= Reincarnated soul boy =

Administration of reincarnation in Tibetan buddhism

Reincarnated soul boy (转世灵童) is the Chinese title used in the reincarnation process of living Buddhas in Tibetan Buddhism, it is a title for reincarnated practitioners before they formally become living Buddhas.

The reincarnated soul boy is identified by traditional methods. Generally speaking, there can be one or more candidates. After a sitting-in-the-bed ceremony is held, he will become a living Buddha.

In 1793, 29-Article Ordinance for the More Effective Governing of Tibet (钦定藏内善后章程二十九条) was published, it states that to eliminate cheating and corruption in the selection process, the Golden Urn must be used for reincarnated soul boys so one soul boy can be picked to become the living Buddha.

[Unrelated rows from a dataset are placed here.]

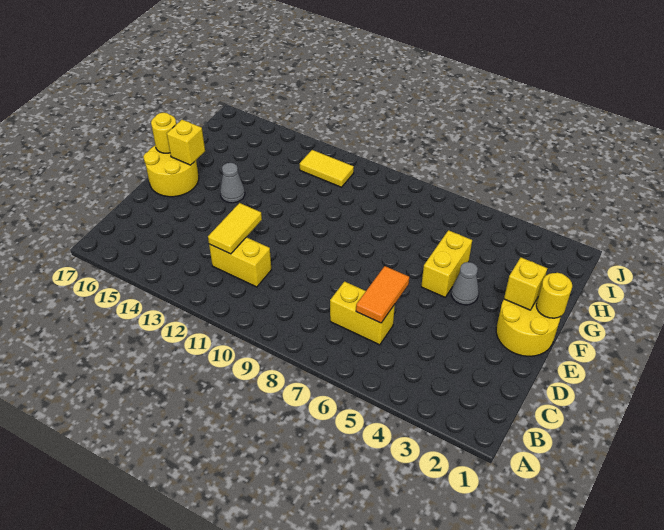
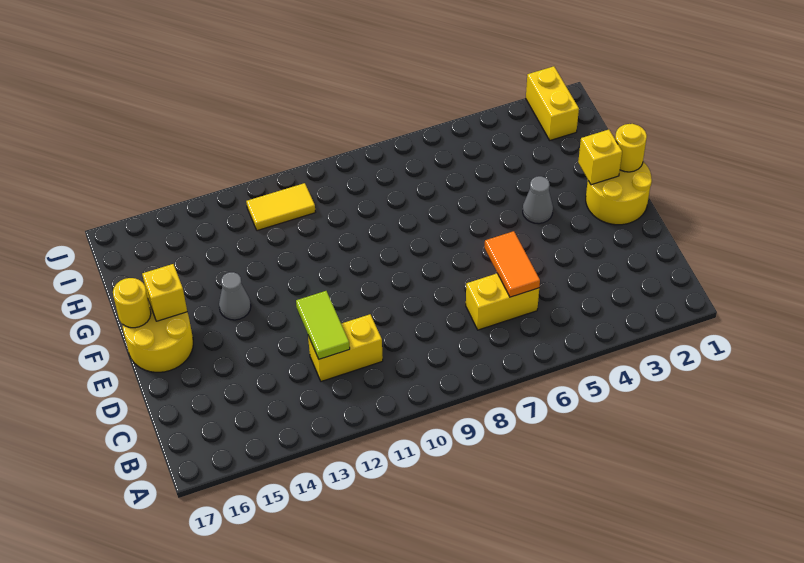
yellow 1x2 tile [208,203,262,254] -> lime 1x2 tile [296,291,350,359]
yellow 1x2 brick [421,230,472,297] -> yellow 1x2 brick moved to [526,66,579,140]

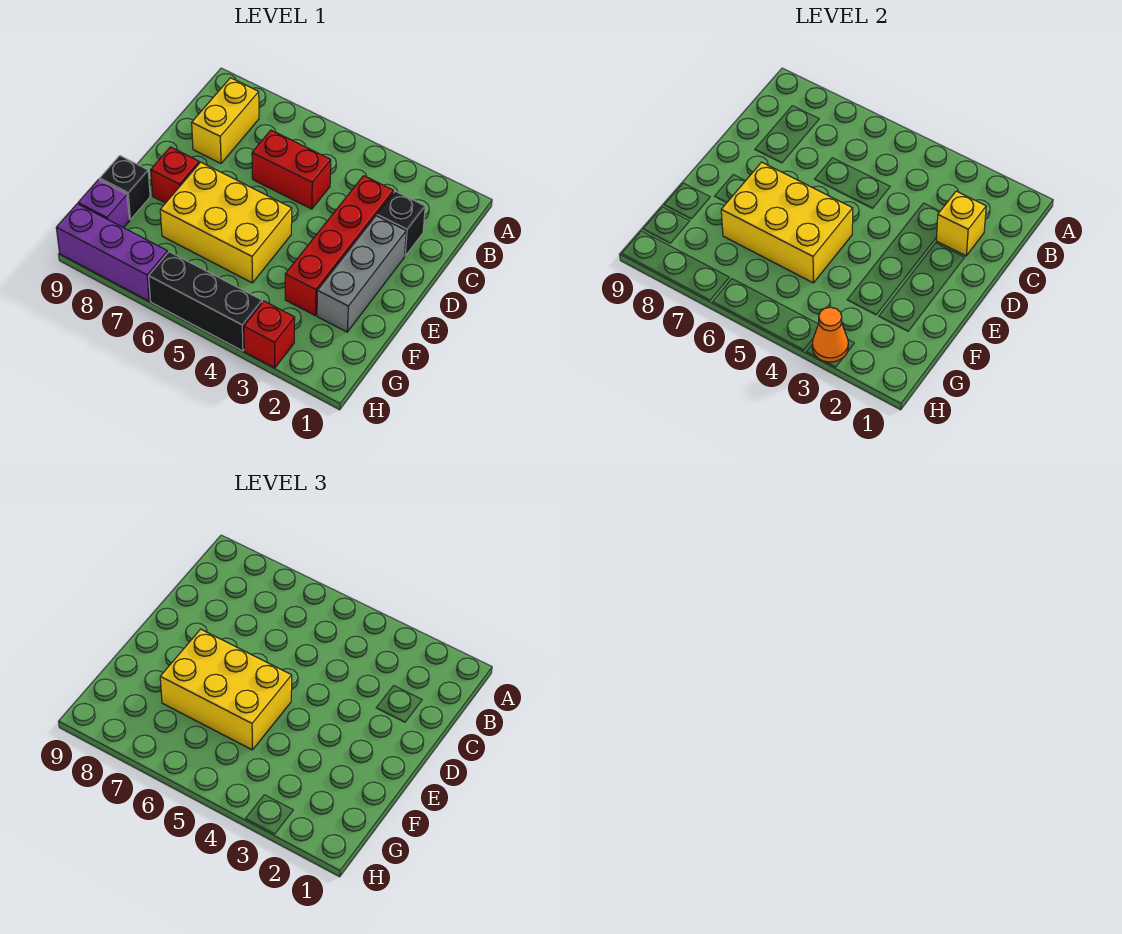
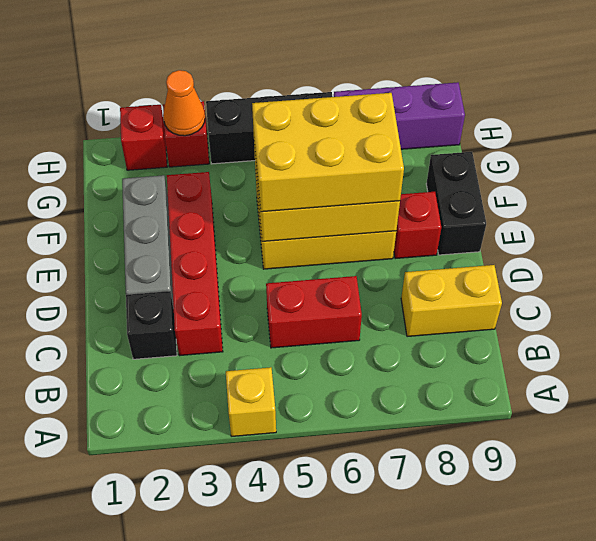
yellow 1x2 brick [192,78,259,163] -> yellow 1x2 brick turned to [401,265,502,337]
yellow 1x1 brick [936,191,986,256] -> yellow 1x1 brick moved to [226,367,276,436]
black 1x1 brick [100,156,150,219] -> black 1x2 brick [426,152,486,255]
purple 1x1 brick [78,179,129,228] -> none
none -> red 1x1 brick [120,105,167,170]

In 2007, the State Religious Affairs Bureau Order No. 5 (国家宗教事务局令第5号) was published by the Central Government. Article 7 states that no group or individual may carry out activities related to searching for and identifying the reincarnated soul boy of the Living Buddha without authorization. Article 8 states that lot-drawing ceremony with Golden Urn is applicable to those rinpoches, or lamas who were reincarnated previously in history.
Request of exemption is handled by State Administration for Religious Affairs, for those with great impact, request of exemption is handled by State Council.